▶

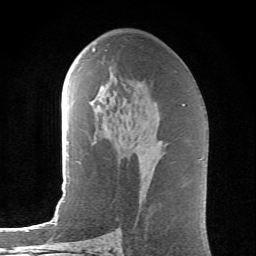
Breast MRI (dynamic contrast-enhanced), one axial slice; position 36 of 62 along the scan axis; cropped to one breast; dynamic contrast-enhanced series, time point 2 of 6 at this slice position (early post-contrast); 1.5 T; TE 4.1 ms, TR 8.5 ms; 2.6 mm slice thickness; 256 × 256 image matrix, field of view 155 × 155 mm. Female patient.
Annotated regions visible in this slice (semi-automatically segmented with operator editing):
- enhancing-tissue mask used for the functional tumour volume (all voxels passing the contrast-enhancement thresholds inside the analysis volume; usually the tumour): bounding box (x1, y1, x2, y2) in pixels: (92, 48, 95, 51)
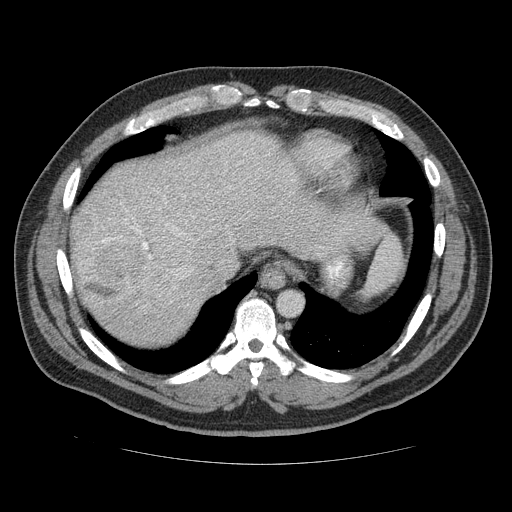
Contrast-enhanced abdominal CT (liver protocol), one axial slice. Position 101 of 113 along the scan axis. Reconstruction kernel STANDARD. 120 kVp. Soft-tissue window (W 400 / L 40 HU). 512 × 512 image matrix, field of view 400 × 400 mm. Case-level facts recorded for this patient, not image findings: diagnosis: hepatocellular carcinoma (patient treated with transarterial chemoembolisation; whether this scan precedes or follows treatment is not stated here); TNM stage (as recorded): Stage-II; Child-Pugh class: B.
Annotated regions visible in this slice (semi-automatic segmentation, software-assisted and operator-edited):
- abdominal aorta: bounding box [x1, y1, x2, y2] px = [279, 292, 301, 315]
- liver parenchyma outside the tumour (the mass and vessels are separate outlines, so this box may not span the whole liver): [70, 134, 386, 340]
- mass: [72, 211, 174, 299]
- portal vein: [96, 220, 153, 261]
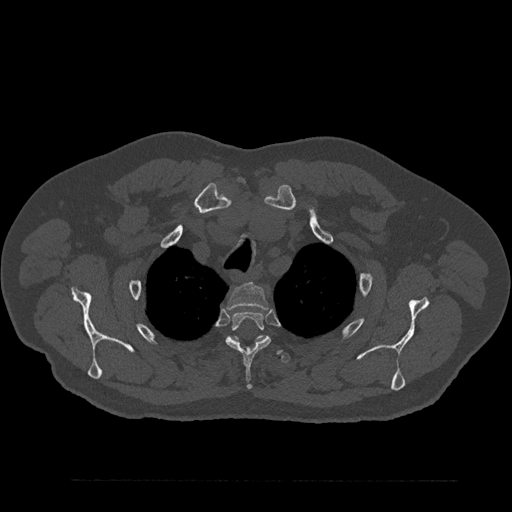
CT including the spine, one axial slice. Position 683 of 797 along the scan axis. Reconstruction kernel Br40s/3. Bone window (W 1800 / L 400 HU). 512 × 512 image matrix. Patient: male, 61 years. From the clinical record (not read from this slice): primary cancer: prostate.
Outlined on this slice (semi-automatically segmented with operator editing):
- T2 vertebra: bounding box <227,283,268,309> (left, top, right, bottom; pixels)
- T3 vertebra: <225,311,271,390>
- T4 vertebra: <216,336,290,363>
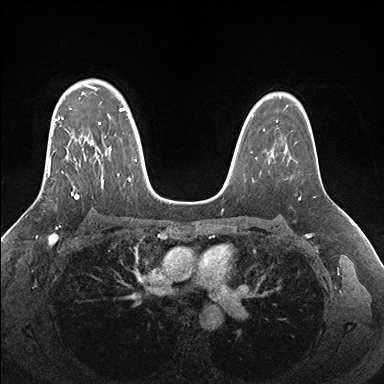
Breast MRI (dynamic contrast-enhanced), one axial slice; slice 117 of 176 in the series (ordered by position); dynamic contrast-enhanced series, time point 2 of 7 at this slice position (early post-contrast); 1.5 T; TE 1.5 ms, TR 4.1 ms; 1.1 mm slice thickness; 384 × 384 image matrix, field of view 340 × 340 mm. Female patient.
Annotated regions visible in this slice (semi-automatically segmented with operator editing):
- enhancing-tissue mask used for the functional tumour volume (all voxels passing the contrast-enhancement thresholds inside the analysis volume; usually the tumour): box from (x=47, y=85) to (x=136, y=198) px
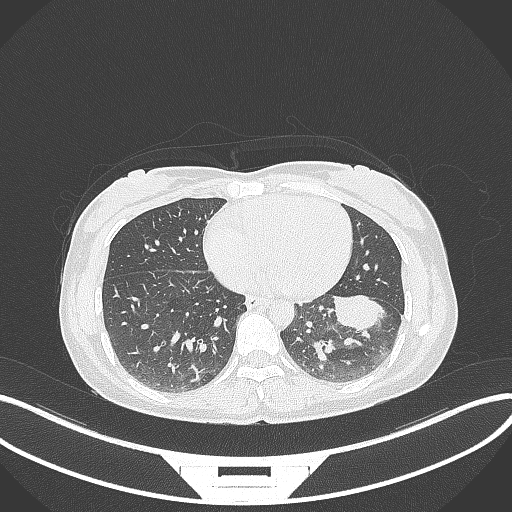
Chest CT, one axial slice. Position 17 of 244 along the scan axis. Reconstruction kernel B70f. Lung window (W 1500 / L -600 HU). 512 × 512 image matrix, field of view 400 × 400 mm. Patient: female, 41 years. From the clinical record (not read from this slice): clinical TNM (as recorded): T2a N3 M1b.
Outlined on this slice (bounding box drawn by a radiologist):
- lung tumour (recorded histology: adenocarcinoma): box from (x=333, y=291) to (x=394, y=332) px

◀

Work required -> Retype verbatim only the lines beginning with the line that contains "Breast MRI (dynamic contrast-enhanced), one axial slice; slice" and ending with the last line of the listing above; pictures are to be excluded.

Response ->
Breast MRI (dynamic contrast-enhanced), one axial slice; slice 117 of 176 in the series (ordered by position); dynamic contrast-enhanced series, time point 2 of 7 at this slice position (early post-contrast); 1.5 T; TE 1.5 ms, TR 4.1 ms; 1.1 mm slice thickness; 384 × 384 image matrix, field of view 340 × 340 mm. Female patient.
Annotated regions visible in this slice (semi-automatically segmented with operator editing):
- enhancing-tissue mask used for the functional tumour volume (all voxels passing the contrast-enhancement thresholds inside the analysis volume; usually the tumour): box from (x=47, y=85) to (x=136, y=198) px
Chest CT, one axial slice. Position 17 of 244 along the scan axis. Reconstruction kernel B70f. Lung window (W 1500 / L -600 HU). 512 × 512 image matrix, field of view 400 × 400 mm. Patient: female, 41 years. From the clinical record (not read from this slice): clinical TNM (as recorded): T2a N3 M1b.
Outlined on this slice (bounding box drawn by a radiologist):
- lung tumour (recorded histology: adenocarcinoma): box from (x=333, y=291) to (x=394, y=332) px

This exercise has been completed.